◆ Task statement ◆
Would you work out how many of the lines below hold "could" and reply with nothing but the number?

Stored items:
──────────
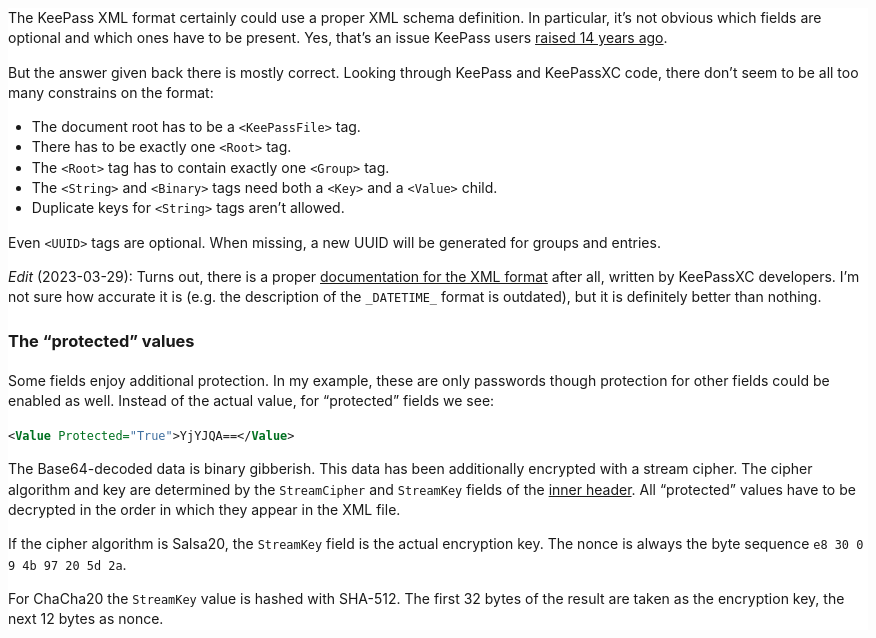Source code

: The KeePass XML format certainly could use a proper XML schema definition. In particular, it’s not obvious which fields are optional and which ones have to be present. Yes, that’s an issue KeePass users [raised 14 years ago](https://sourceforge.net/p/keepass/discussion/329221/thread/fd78ba87/).

But the answer given back there is mostly correct. Looking through KeePass and KeePassXC code, there don’t seem to be all too many constrains on the format:

* The document root has to be a `<KeePassFile>` tag.
* There has to be exactly one `<Root>` tag.
* The `<Root>` tag has to contain exactly one `<Group>` tag.
* The `<String>` and `<Binary>` tags need both a `<Key>` and a `<Value>` child.
* Duplicate keys for `<String>` tags aren’t allowed.

Even `<UUID>` tags are optional. When missing, a new UUID will be generated for groups and entries.

*Edit* (2023-03-29): Turns out, there is a proper [documentation for the XML format](https://github.com/keepassxreboot/keepassxc-specs/blob/master/kdbx-xml/rfc.txt) after all, written by KeePassXC developers. I’m not sure how accurate it is (e.g. the description of the `_DATETIME_` format is outdated), but it is definitely better than nothing.

### The “protected” values

Some fields enjoy additional protection. In my example, these are only passwords though protection for other fields could be enabled as well. Instead of the actual value, for “protected” fields we see:

```xml
<Value Protected="True">YjYJQA==</Value>
```

The Base64-decoded data is binary gibberish. This data has been additionally encrypted with a stream cipher. The cipher algorithm and key are determined by the `StreamCipher` and `StreamKey` fields of the [inner header](#the-inner-header). All “protected” values have to be decrypted in the order in which they appear in the XML file.

If the cipher algorithm is Salsa20, the `StreamKey` field is the actual encryption key. The nonce is always the byte sequence `e8 30 09 4b 97 20 5d 2a`.

For ChaCha20 the `StreamKey` value is hashed with SHA-512. The first 32 bytes of the result are taken as the encryption key, the next 12 bytes as nonce.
──────────
◆ Written solution ◆
2